(SUPPLIED DATA)
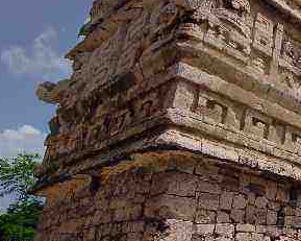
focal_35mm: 39
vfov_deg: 38.2
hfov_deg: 35.1
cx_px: 376
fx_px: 347
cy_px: 117
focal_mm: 10
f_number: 9
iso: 100
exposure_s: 1/250
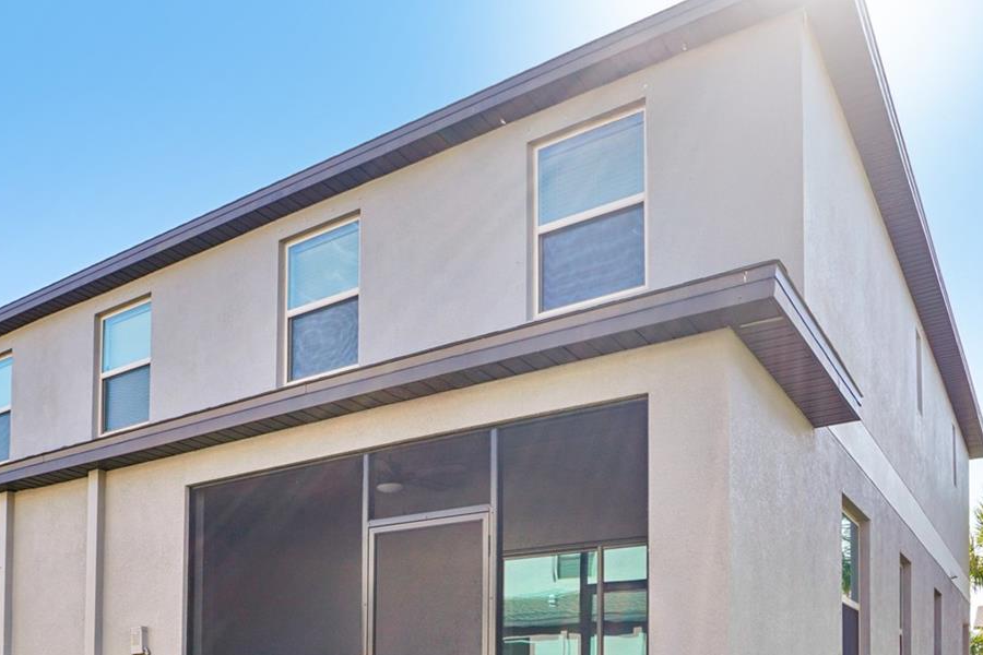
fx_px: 874
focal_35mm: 32
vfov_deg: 38.8
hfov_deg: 56.0
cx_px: 252
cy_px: 563
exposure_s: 1/60
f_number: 8
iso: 100
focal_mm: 12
(End SUPPLIED DATA)
With pictures excluded, output the listing above exactly as it stands.

focal_35mm: 39
vfov_deg: 38.2
hfov_deg: 35.1
cx_px: 376
fx_px: 347
cy_px: 117
focal_mm: 10
f_number: 9
iso: 100
exposure_s: 1/250
fx_px: 874
focal_35mm: 32
vfov_deg: 38.8
hfov_deg: 56.0
cx_px: 252
cy_px: 563
exposure_s: 1/60
f_number: 8
iso: 100
focal_mm: 12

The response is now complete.